Saved entries
= Beginning of Section =

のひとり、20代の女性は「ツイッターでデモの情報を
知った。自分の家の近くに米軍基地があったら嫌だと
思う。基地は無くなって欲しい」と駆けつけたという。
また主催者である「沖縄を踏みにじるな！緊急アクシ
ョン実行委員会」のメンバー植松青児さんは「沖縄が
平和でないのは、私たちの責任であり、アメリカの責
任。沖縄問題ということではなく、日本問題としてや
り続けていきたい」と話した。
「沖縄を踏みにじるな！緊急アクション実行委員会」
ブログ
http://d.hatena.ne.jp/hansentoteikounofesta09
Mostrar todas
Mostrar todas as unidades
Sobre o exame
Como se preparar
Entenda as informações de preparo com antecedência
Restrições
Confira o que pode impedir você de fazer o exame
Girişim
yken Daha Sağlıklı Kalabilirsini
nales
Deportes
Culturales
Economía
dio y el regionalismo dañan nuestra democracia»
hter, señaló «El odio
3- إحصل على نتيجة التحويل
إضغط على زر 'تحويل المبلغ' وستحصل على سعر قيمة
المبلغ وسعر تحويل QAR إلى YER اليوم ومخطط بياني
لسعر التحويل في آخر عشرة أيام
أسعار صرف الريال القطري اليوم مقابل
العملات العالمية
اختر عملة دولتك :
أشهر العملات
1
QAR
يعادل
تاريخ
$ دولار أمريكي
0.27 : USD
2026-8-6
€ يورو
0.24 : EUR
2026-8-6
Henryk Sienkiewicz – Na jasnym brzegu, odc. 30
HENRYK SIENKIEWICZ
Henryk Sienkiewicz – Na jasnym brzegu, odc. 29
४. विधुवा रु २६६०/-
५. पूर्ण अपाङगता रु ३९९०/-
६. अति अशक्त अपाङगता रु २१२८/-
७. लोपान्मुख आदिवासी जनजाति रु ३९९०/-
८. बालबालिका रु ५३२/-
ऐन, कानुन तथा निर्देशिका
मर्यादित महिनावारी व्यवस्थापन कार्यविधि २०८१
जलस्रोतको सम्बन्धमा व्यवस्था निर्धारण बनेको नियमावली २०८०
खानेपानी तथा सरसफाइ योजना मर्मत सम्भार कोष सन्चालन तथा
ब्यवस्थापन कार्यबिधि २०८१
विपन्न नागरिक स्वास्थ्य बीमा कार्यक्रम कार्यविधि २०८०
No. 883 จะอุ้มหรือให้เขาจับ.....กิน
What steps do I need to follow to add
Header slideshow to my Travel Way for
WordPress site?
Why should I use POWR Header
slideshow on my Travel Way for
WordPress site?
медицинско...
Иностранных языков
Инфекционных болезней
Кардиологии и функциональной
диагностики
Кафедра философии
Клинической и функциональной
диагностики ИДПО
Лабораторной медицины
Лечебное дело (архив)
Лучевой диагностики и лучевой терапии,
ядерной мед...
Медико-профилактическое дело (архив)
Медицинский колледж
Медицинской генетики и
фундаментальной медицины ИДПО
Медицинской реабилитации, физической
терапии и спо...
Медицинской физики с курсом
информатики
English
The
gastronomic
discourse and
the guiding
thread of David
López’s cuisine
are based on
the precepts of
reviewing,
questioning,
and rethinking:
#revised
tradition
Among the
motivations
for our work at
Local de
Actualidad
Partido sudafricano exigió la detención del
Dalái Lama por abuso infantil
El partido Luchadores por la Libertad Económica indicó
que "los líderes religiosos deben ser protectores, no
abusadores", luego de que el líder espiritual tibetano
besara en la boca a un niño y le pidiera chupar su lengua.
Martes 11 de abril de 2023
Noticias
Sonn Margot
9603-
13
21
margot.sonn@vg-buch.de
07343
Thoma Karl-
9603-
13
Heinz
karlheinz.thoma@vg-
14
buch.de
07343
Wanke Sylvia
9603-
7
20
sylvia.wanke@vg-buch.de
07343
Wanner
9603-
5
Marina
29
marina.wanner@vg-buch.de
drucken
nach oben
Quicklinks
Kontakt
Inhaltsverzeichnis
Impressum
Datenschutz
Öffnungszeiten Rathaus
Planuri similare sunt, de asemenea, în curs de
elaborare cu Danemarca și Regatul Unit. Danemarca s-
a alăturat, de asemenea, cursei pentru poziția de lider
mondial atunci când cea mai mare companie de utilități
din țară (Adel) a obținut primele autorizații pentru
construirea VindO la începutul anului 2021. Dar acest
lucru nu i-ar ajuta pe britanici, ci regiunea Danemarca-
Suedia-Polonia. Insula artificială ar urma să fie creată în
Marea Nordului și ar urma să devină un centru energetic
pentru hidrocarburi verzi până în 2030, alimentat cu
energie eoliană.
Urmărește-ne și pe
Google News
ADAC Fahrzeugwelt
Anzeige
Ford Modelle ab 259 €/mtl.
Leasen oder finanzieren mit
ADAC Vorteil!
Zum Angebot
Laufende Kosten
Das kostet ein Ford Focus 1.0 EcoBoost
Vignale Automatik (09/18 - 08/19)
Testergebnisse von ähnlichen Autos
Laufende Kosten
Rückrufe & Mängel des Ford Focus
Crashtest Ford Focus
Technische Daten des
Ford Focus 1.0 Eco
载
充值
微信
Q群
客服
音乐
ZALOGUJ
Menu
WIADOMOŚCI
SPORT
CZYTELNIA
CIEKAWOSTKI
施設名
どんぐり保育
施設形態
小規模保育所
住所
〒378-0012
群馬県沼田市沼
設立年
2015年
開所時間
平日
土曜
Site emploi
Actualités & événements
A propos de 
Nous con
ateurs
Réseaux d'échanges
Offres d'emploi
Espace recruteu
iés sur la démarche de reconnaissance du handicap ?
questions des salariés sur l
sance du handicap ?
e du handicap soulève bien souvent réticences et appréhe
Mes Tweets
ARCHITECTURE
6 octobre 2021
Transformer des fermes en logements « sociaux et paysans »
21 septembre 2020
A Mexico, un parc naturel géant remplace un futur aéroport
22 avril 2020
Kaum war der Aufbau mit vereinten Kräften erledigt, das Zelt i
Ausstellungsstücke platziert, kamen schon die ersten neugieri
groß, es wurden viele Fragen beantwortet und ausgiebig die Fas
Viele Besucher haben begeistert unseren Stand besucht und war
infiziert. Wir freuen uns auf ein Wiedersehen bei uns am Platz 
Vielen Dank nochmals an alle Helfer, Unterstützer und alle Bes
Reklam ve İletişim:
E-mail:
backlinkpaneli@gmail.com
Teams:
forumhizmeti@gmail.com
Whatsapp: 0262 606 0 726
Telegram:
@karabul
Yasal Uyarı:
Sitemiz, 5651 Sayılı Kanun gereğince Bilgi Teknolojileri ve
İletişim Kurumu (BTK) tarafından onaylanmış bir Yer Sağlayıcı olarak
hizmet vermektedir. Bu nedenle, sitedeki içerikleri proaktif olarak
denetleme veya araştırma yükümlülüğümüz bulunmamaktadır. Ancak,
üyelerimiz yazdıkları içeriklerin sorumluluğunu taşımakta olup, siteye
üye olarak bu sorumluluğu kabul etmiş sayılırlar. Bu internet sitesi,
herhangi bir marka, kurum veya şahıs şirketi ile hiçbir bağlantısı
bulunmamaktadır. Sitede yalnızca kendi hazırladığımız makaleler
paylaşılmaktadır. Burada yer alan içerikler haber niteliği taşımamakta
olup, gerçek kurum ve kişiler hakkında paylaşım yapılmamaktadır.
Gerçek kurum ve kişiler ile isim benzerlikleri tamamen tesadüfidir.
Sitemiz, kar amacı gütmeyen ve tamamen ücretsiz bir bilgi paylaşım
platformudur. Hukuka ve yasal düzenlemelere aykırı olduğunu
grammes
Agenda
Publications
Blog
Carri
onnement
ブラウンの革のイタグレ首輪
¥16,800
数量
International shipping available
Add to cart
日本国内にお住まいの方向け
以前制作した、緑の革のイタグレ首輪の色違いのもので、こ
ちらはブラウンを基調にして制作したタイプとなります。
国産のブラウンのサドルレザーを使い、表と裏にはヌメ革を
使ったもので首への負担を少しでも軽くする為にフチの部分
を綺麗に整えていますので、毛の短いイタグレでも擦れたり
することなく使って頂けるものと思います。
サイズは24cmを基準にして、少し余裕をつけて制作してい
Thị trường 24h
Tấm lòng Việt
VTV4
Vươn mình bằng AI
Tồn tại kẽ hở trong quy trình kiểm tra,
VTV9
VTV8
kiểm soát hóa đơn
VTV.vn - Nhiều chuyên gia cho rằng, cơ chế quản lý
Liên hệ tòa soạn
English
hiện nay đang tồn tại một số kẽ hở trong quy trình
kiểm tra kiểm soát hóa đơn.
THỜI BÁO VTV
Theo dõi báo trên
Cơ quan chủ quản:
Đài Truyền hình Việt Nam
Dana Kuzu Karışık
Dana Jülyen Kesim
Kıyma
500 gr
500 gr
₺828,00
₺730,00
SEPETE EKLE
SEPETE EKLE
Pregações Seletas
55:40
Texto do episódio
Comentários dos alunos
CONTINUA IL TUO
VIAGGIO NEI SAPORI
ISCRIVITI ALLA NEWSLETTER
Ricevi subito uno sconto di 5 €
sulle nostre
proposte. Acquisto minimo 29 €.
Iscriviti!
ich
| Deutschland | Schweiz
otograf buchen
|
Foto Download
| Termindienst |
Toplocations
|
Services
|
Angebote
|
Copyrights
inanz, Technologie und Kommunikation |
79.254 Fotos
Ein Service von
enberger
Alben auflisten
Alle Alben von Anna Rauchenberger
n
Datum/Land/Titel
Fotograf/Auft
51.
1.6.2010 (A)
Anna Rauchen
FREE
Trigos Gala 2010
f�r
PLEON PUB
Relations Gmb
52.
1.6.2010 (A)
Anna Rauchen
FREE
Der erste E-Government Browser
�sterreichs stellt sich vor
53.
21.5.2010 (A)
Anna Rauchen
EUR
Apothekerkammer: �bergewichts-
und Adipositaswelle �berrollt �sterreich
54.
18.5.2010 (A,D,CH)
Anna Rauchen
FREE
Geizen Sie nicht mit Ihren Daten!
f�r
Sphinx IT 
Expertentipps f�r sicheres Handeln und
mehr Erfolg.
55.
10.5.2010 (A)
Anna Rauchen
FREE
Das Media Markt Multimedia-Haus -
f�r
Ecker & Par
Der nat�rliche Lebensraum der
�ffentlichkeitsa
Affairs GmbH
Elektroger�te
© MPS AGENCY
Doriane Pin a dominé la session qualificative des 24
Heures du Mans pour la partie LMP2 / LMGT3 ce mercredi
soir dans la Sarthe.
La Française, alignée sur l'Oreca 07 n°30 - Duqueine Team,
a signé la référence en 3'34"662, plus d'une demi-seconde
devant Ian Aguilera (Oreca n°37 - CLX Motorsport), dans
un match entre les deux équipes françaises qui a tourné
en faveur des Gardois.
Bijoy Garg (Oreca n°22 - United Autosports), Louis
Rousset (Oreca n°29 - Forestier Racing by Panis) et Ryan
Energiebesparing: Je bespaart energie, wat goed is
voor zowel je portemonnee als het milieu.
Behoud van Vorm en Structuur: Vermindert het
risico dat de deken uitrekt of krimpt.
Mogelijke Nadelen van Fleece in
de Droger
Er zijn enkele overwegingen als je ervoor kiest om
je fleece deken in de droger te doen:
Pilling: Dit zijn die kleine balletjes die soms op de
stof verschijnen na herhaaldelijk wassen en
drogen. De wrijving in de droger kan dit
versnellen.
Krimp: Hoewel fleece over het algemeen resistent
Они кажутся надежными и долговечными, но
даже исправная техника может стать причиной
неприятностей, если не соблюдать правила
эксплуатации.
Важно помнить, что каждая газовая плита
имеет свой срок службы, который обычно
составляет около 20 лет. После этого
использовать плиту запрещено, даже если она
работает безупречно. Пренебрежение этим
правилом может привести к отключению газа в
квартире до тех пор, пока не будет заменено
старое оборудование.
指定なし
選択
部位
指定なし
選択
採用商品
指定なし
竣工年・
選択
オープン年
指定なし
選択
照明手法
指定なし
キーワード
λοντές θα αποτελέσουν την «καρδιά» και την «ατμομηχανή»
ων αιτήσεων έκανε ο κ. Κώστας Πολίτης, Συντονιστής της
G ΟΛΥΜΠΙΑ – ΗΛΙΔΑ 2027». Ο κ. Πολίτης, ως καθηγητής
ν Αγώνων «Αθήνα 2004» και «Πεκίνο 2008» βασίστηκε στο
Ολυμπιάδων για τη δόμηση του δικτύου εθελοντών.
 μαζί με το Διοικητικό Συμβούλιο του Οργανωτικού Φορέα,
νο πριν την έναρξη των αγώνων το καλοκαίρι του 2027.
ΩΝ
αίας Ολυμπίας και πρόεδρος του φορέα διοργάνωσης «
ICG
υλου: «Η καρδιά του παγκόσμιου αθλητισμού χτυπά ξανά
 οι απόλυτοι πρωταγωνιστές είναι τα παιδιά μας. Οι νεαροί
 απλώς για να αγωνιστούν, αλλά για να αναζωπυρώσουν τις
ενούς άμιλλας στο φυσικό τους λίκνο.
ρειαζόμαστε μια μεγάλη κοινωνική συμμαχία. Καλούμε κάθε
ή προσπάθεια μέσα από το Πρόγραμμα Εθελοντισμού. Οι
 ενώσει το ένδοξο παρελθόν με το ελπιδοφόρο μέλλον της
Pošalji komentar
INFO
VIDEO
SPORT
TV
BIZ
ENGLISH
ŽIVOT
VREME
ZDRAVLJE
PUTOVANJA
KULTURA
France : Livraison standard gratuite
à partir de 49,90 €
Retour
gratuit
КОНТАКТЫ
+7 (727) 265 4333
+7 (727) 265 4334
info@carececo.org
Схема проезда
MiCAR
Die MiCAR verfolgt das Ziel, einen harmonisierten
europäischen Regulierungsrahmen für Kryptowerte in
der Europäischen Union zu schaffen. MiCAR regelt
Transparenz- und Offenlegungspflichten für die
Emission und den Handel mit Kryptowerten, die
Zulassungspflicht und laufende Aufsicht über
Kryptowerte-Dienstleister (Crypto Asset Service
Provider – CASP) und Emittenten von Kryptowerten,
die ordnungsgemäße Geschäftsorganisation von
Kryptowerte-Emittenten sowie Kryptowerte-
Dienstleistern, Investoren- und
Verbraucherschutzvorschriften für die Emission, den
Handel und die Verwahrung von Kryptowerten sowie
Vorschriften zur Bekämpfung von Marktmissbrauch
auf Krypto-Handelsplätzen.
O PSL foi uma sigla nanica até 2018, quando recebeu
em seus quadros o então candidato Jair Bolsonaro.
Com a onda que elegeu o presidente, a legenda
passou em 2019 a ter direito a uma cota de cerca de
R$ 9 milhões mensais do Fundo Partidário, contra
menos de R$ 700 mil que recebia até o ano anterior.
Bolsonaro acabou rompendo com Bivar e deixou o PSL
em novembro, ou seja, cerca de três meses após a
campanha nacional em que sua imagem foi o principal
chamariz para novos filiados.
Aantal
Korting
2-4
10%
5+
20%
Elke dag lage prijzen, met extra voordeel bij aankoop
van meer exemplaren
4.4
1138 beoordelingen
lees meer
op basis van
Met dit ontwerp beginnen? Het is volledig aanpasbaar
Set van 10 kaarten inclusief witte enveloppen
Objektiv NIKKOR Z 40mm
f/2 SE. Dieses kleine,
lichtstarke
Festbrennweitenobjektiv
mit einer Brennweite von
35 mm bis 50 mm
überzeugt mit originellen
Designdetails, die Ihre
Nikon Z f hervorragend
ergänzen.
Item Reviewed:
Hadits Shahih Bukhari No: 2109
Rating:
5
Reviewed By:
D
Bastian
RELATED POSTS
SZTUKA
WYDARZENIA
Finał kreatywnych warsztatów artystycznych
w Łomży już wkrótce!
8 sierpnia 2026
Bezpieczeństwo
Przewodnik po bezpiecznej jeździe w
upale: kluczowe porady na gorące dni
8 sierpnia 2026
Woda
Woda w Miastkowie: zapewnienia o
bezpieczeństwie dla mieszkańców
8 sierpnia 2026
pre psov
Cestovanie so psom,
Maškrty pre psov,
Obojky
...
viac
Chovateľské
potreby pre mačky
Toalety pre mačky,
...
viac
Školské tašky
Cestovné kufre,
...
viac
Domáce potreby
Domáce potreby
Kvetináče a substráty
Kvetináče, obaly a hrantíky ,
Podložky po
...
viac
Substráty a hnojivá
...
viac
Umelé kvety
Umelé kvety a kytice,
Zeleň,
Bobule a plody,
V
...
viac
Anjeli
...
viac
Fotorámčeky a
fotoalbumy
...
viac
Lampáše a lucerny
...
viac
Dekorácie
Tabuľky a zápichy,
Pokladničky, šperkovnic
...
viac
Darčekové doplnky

= End of Section =

Goal of the exercise:
Print the records from the first line through the line containing "терапии и спо...", including both ends, reproducing each line without any change.

Written solution:
のひとり、20代の女性は「ツイッターでデモの情報を
知った。自分の家の近くに米軍基地があったら嫌だと
思う。基地は無くなって欲しい」と駆けつけたという。
また主催者である「沖縄を踏みにじるな！緊急アクシ
ョン実行委員会」のメンバー植松青児さんは「沖縄が
平和でないのは、私たちの責任であり、アメリカの責
任。沖縄問題ということではなく、日本問題としてや
り続けていきたい」と話した。
「沖縄を踏みにじるな！緊急アクション実行委員会」
ブログ
http://d.hatena.ne.jp/hansentoteikounofesta09
Mostrar todas
Mostrar todas as unidades
Sobre o exame
Como se preparar
Entenda as informações de preparo com antecedência
Restrições
Confira o que pode impedir você de fazer o exame
Girişim
yken Daha Sağlıklı Kalabilirsini
nales
Deportes
Culturales
Economía
dio y el regionalismo dañan nuestra democracia»
hter, señaló «El odio
3- إحصل على نتيجة التحويل
إضغط على زر 'تحويل المبلغ' وستحصل على سعر قيمة
المبلغ وسعر تحويل QAR إلى YER اليوم ومخطط بياني
لسعر التحويل في آخر عشرة أيام
أسعار صرف الريال القطري اليوم مقابل
العملات العالمية
اختر عملة دولتك :
أشهر العملات
1
QAR
يعادل
تاريخ
$ دولار أمريكي
0.27 : USD
2026-8-6
€ يورو
0.24 : EUR
2026-8-6
Henryk Sienkiewicz – Na jasnym brzegu, odc. 30
HENRYK SIENKIEWICZ
Henryk Sienkiewicz – Na jasnym brzegu, odc. 29
४. विधुवा रु २६६०/-
५. पूर्ण अपाङगता रु ३९९०/-
६. अति अशक्त अपाङगता रु २१२८/-
७. लोपान्मुख आदिवासी जनजाति रु ३९९०/-
८. बालबालिका रु ५३२/-
ऐन, कानुन तथा निर्देशिका
मर्यादित महिनावारी व्यवस्थापन कार्यविधि २०८१
जलस्रोतको सम्बन्धमा व्यवस्था निर्धारण बनेको नियमावली २०८०
खानेपानी तथा सरसफाइ योजना मर्मत सम्भार कोष सन्चालन तथा
ब्यवस्थापन कार्यबिधि २०८१
विपन्न नागरिक स्वास्थ्य बीमा कार्यक्रम कार्यविधि २०८०
No. 883 จะอุ้มหรือให้เขาจับ.....กิน
What steps do I need to follow to add
Header slideshow to my Travel Way for
WordPress site?
Why should I use POWR Header
slideshow on my Travel Way for
WordPress site?
медицинско...
Иностранных языков
Инфекционных болезней
Кардиологии и функциональной
диагностики
Кафедра философии
Клинической и функциональной
диагностики ИДПО
Лабораторной медицины
Лечебное дело (архив)
Лучевой диагностики и лучевой терапии,
ядерной мед...
Медико-профилактическое дело (архив)
Медицинский колледж
Медицинской генетики и
фундаментальной медицины ИДПО
Медицинской реабилитации, физической
терапии и спо...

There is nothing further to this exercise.